Caco leverages code-driven augmentation to create scalable, verifiable reasoning data sets, addressing challenges in reasoning reliability, scalability, and diversity in current Chain-of-Thought (CoT) prompting methods. The framework demonstrates significant improvements over existing baselines in mathematical reasoning tasks and suggests broader applications across algorithmic domains.

Introduction and Background

The paper begins by discussing the limitations inherent to traditional CoT prompting, namely unverifiability, scalability issues, and limited diversity. Recent work in code-assisted reasoning attempts to mitigate these shortcomings by translating natural language logic into executable code snippets, providing a base for automatic validation. However, existing approaches remain restricted to predefined mathematical problems, limiting their scope.

Caco stands out by fine-tuning a base LLM on existing math and programming solutions in code format, automating the synthesis of diverse reasoning traces across various tasks. Through enforced verification via code execution and diversity filtering, Caco transforms logical codes into natural language instructions, enabling scalable synthesis of reasoning data.

Methodology

The paper presents the overall architecture of the Caco framework, comprising multiple phases of data generation and validation:

• Unifying Code CoT: This phase consolidates reasoning steps from diverse domains into a unified code format, ensuring consistent execution and interpretation across tasks.
• Scaling with CodeGen: A CodeGen model, trained on the unified Code CoT dataset, creates large-scale diverse Code CoTs, exploiting the LLM's generative capacity to explore novel reasoning patterns.

  Figure 1: An overview framework of Caco data generation, including unifying Code CoT, scaling Code CoT with CodeGen, and instruction reversal and language CoT generation.

• Instruction Reversal and Language CoT Generation: The validated code solutions are reverse-engineered into natural language instructions, thereby enriching task adaptability and generalization.

  Figure 2: A case of one problem with its Code CoT. We demonstrate two augmentations, where problem-level augmentation refers to the original Code CoT can be back-translated into multiple question variants, and pattern-level augmentation means our CodeGen is capable of generating novel Code CoTs that generalize beyond the original seed patterns.

Experiments and Results

Extensive experiments conducted on the newly developed Caco-1.3M dataset showcase superior performance in mathematical reasoning benchmarks compared to strong baseline models. Caco-trained models not only demonstrate heightened accuracy on GSM8K and MATH datasets but also maintain strong generalization capability across unseen tasks.

Figure 3: Overview of results, showing superior performance on Olympiad Bench and on average than baseline methods.

Analysis and Implications

The paper's detailed analysis of the Caco framework highlights several strengths: the systematic code-driven validation enhances data reliability, the diversity of instruction sets bolsters generalization, and the code-based augmentation allows scalability beyond traditional limits. Beyond solidifying performance in mathematical reasoning, the research points to broader applications in algorithmic reasoning and other structured data tasks.

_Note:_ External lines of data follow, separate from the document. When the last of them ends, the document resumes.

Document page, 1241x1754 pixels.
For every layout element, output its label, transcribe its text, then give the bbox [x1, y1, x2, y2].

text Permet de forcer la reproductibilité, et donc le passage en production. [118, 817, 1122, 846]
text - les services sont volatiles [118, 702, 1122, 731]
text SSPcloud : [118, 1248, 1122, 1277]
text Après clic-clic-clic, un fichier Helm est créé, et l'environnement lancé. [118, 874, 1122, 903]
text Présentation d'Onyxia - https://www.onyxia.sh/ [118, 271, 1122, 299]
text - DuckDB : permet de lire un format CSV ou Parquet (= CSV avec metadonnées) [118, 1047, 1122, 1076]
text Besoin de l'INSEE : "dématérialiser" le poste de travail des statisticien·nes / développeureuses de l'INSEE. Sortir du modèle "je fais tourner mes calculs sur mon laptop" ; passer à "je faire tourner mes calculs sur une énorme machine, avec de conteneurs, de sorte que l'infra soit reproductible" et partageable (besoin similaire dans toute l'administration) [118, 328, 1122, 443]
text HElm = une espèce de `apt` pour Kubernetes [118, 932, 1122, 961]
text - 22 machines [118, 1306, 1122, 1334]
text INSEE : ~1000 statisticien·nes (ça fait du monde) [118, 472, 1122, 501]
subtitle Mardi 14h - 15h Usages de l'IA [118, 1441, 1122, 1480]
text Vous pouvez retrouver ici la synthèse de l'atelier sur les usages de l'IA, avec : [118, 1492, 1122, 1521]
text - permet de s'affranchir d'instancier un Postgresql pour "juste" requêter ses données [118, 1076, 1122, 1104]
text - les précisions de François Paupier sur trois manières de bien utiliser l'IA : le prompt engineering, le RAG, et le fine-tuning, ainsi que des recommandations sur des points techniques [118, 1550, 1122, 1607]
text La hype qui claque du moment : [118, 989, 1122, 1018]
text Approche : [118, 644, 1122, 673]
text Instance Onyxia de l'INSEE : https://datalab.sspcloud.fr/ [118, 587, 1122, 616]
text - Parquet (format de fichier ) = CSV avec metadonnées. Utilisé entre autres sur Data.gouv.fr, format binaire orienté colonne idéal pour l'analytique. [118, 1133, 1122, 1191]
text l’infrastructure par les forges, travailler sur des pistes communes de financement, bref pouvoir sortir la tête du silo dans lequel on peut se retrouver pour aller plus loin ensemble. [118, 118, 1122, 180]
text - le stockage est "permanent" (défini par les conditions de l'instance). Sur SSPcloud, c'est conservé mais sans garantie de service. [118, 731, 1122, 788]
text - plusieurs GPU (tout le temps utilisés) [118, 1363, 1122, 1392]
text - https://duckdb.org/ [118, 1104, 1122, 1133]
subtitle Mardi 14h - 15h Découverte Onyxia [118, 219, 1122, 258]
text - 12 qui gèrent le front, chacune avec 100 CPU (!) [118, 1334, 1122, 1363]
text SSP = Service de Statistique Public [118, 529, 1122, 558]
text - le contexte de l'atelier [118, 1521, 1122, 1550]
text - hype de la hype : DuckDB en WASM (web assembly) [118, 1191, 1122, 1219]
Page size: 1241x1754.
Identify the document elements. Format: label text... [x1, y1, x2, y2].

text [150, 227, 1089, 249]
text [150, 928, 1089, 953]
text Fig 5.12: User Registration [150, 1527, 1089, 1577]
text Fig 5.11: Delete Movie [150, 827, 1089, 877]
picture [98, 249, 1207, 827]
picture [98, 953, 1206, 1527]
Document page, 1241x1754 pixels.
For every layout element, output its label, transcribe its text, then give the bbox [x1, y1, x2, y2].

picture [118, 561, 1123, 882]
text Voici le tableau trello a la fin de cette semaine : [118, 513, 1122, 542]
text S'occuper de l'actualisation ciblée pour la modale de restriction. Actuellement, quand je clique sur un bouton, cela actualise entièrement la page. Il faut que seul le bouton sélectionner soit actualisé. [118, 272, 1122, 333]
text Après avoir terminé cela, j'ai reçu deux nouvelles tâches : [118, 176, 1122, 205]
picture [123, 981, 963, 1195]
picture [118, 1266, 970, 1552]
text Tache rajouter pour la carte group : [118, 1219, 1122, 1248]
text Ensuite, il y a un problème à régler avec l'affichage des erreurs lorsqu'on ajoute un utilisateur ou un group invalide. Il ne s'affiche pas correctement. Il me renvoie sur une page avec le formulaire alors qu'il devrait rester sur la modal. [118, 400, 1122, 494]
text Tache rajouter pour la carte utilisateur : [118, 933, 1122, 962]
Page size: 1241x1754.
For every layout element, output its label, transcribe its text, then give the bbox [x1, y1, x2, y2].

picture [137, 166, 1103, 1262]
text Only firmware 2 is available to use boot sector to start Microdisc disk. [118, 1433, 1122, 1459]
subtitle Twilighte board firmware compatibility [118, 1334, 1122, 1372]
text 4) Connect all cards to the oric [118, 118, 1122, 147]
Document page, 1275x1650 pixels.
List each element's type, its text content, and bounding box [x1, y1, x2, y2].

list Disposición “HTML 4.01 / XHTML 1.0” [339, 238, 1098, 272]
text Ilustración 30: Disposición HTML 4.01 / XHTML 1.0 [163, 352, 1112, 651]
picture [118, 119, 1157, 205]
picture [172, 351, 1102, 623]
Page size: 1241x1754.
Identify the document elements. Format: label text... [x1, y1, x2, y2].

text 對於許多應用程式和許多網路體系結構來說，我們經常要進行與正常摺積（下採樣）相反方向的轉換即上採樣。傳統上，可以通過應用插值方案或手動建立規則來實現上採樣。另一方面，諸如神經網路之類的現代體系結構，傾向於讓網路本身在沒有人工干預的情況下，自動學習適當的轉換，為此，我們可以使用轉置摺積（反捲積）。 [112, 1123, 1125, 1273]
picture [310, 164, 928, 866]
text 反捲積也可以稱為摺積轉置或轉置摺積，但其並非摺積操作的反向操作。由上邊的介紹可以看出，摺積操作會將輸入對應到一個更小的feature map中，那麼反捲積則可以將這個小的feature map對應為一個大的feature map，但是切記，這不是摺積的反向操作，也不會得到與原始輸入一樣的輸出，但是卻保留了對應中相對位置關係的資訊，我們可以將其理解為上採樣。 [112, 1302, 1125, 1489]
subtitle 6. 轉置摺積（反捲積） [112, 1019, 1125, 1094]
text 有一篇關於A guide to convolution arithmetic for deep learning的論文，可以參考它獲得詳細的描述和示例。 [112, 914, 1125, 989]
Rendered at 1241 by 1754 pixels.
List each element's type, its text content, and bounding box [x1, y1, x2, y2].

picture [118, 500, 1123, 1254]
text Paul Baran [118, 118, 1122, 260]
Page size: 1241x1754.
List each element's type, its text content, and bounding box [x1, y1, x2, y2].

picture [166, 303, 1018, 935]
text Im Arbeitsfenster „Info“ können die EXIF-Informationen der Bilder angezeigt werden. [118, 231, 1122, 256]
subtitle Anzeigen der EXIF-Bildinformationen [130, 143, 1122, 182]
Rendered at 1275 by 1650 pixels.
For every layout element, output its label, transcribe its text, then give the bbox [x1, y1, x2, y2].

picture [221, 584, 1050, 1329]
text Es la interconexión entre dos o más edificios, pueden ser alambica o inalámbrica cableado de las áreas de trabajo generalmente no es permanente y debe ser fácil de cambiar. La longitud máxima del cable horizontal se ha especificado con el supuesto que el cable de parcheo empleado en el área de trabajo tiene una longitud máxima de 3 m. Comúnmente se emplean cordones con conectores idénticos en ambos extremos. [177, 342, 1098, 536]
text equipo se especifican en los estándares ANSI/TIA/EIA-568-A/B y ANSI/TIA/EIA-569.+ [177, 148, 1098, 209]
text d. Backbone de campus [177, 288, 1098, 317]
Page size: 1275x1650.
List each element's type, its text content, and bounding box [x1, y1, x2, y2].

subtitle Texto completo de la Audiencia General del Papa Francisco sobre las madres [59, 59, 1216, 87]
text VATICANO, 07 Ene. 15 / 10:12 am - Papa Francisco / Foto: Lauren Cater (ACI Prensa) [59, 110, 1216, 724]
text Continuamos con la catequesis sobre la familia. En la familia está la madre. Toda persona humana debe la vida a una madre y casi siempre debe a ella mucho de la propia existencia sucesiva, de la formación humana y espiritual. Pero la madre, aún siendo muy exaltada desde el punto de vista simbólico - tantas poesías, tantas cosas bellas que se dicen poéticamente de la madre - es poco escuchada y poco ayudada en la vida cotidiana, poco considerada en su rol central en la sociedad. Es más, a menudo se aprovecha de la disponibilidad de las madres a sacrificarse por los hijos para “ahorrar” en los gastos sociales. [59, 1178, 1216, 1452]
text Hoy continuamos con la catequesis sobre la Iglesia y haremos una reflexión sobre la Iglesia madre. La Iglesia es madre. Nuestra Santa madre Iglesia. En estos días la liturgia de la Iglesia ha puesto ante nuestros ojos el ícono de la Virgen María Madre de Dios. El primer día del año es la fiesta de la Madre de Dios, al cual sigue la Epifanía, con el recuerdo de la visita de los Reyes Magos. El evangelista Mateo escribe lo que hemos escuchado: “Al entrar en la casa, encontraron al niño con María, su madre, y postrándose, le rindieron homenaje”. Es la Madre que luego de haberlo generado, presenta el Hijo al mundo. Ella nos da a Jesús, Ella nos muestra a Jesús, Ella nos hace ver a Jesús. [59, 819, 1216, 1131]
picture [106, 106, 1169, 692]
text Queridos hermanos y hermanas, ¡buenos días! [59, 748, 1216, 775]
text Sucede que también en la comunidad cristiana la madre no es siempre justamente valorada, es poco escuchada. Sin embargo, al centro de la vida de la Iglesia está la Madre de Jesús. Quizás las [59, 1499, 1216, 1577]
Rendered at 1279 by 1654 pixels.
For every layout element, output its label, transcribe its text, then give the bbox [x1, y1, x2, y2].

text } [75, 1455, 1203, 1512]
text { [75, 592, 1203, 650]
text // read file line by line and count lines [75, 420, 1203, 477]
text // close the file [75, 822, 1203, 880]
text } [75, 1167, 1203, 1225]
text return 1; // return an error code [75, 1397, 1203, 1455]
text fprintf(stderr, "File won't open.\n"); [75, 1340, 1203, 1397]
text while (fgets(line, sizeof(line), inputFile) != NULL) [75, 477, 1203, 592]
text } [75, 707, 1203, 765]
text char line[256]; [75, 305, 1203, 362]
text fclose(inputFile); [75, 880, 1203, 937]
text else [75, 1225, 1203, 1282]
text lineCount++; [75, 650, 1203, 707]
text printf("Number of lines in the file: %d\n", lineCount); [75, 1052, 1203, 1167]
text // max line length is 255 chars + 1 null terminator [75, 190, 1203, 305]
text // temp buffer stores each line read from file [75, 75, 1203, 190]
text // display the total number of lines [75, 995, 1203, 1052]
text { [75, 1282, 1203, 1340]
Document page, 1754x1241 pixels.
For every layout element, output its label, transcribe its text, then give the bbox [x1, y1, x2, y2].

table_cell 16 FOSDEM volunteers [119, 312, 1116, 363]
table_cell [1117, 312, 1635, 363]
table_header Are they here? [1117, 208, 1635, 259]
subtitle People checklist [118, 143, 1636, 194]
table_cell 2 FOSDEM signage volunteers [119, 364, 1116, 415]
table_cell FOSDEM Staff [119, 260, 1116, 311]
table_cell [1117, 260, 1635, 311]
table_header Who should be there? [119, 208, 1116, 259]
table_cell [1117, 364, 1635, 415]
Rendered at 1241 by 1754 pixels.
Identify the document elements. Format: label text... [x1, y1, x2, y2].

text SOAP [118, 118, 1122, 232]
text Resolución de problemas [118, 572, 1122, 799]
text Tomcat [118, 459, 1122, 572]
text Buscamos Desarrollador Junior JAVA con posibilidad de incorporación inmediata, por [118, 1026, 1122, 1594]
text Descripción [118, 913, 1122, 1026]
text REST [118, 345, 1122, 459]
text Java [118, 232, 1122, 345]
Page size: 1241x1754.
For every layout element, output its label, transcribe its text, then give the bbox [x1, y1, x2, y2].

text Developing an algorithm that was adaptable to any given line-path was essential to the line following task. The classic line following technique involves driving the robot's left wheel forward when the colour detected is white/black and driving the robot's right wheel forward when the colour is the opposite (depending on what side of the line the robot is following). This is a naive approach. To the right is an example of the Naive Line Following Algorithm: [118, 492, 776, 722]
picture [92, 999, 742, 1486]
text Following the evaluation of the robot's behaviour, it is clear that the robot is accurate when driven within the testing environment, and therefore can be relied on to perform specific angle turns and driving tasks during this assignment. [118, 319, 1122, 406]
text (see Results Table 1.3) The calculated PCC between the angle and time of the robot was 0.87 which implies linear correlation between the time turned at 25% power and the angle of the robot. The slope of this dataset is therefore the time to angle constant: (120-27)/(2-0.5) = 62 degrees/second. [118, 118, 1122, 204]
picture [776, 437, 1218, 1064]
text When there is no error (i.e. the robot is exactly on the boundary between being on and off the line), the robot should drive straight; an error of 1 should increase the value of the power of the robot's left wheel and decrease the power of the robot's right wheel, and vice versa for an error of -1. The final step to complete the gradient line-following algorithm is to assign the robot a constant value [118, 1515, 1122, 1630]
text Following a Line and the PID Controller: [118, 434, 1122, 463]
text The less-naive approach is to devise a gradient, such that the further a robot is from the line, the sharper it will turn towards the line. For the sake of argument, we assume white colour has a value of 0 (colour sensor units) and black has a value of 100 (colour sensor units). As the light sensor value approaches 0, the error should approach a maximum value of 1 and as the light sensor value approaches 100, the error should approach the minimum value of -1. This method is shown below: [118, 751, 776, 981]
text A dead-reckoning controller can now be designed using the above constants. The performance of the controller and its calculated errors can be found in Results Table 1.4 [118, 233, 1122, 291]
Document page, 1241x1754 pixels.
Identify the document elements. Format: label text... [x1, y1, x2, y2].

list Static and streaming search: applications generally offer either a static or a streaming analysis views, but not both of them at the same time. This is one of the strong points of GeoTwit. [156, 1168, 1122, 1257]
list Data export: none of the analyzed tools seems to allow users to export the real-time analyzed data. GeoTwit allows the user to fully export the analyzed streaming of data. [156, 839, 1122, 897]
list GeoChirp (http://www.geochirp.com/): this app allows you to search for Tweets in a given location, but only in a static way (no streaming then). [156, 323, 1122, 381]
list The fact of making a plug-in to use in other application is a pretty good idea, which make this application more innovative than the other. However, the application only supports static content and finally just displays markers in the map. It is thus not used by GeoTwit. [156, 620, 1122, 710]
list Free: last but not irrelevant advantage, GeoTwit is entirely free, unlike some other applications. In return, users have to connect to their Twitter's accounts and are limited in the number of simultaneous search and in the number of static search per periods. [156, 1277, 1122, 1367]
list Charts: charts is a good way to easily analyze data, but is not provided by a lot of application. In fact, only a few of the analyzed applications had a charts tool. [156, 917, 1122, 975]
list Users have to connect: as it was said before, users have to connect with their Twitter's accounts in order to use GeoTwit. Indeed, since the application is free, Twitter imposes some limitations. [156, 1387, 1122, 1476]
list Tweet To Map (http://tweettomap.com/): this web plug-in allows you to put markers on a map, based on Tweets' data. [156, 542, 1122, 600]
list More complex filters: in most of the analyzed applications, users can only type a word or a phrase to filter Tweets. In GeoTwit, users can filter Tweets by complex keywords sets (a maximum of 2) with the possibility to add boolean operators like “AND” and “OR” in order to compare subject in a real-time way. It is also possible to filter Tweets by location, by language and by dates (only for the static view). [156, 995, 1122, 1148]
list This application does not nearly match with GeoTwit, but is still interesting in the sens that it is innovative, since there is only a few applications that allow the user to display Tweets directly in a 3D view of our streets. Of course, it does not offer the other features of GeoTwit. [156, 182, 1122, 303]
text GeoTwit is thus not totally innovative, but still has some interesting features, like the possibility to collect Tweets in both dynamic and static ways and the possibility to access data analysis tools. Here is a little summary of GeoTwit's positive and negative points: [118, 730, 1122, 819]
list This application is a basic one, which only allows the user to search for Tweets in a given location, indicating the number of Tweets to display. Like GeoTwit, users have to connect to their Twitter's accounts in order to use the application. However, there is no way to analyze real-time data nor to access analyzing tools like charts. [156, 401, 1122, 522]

Figure 4: Left: Problem distribution of our Caco dataset and the original data sources. Right: KMeans clustering result of the problem types.

Future Directions

The framework's success in automating high-quality reasoning data synthesis without human intervention suggests potential extensions, including exploring application domains like logic puzzles and scientific reasoning. Further developments could integrate code verification mechanisms with RL strategies to create self-sustaining models.

Conclusion

The research articulated in "Scaling Code-Assisted Chain-of-Thoughts and Instructions for Model Reasoning" provides a robust model for automating reasoning data generation through code, highlighting significant improvements over existing methodologies in reasoning reliability and scalability. The insights shared pave the way for developing trustworthy reasoning systems capable of generalizing across diverse domains.